What is required =>
Give the number of lines in the data below where the word "nose" appears, and nothing besides.

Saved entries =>
- - - -

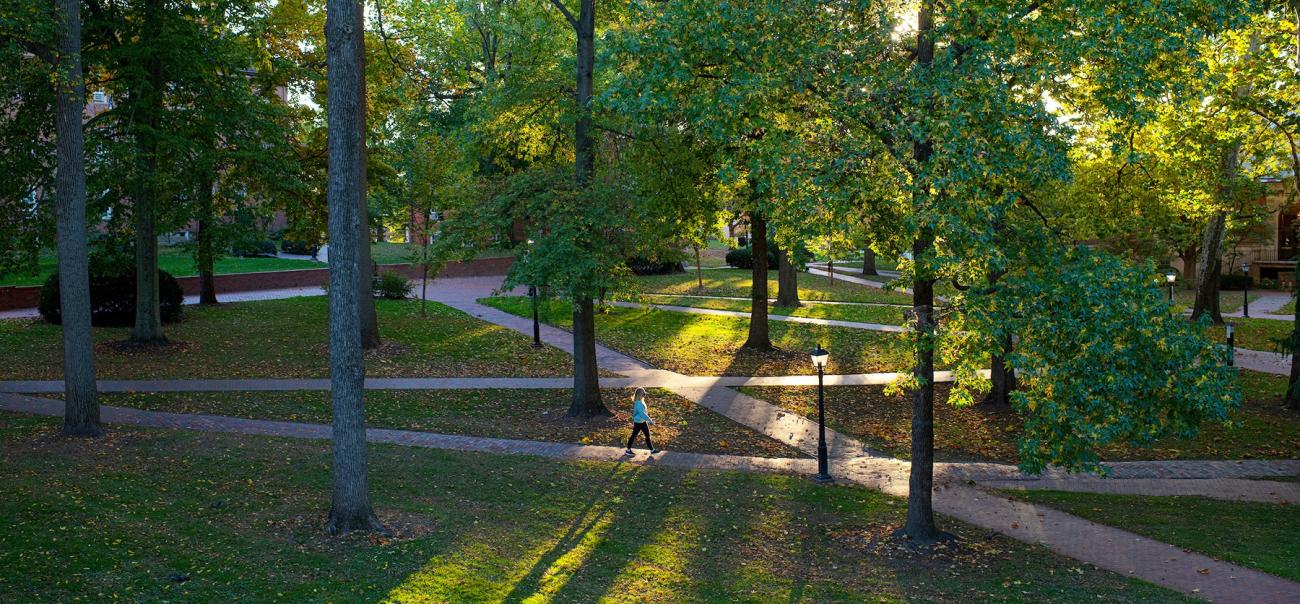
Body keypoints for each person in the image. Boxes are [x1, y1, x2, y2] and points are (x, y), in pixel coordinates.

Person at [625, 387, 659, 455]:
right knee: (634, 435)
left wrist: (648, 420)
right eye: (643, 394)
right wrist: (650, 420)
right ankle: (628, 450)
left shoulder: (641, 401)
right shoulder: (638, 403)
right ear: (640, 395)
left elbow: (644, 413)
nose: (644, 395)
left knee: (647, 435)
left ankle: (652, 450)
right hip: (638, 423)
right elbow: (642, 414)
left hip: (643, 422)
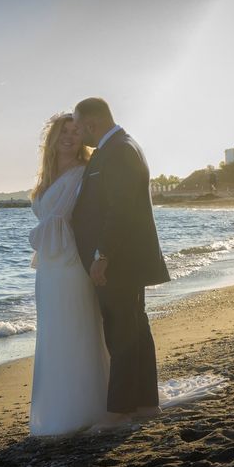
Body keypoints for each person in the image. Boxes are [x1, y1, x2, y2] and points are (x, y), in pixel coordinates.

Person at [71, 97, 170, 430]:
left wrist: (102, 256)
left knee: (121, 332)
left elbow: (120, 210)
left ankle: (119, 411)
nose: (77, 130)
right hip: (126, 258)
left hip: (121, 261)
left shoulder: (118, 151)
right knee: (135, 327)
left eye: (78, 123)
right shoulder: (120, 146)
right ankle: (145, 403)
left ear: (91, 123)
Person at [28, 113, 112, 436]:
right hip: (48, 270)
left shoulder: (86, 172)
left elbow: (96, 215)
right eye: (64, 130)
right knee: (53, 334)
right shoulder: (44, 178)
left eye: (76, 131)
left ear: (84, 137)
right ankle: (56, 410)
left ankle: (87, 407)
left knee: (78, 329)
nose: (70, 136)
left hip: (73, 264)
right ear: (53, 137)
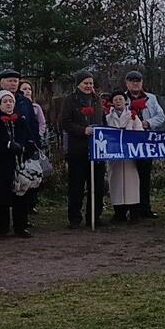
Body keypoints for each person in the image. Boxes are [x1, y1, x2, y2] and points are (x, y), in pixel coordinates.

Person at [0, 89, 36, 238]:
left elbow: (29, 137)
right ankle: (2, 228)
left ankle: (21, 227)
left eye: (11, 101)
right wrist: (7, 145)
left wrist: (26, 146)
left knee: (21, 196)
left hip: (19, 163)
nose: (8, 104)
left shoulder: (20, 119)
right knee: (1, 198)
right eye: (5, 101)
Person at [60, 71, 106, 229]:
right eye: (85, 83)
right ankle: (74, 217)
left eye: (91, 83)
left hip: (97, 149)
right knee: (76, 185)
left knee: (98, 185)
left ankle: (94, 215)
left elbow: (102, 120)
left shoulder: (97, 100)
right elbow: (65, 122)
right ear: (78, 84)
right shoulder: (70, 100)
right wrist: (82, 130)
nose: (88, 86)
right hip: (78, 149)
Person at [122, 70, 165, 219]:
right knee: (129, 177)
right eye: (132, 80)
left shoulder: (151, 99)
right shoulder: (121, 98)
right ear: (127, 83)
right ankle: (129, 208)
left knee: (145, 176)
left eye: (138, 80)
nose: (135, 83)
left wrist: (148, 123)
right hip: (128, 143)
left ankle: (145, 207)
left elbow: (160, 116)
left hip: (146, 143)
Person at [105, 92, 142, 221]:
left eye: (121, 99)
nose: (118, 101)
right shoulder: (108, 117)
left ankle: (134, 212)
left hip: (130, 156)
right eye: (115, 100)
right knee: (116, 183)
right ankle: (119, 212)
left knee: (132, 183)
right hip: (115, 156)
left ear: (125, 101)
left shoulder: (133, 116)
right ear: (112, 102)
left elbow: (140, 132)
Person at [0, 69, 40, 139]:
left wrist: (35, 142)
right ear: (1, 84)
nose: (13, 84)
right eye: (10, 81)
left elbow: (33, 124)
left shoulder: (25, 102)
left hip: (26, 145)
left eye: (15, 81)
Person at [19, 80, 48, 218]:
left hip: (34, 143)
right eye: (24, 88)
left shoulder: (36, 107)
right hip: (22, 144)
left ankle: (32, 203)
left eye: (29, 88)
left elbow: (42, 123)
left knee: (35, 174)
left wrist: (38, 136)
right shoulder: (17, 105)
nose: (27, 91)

- - - -

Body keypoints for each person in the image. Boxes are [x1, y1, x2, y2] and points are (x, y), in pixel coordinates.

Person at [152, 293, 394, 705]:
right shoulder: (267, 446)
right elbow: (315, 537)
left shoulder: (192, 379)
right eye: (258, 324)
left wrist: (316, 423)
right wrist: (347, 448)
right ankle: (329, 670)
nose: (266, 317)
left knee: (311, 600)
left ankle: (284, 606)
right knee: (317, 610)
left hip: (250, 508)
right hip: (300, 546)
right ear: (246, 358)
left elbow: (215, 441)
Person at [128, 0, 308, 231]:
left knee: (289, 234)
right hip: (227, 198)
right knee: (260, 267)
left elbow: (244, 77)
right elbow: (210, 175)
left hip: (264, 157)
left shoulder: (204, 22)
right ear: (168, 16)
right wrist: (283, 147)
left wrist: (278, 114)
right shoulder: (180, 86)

- - - -

Written answer =>
10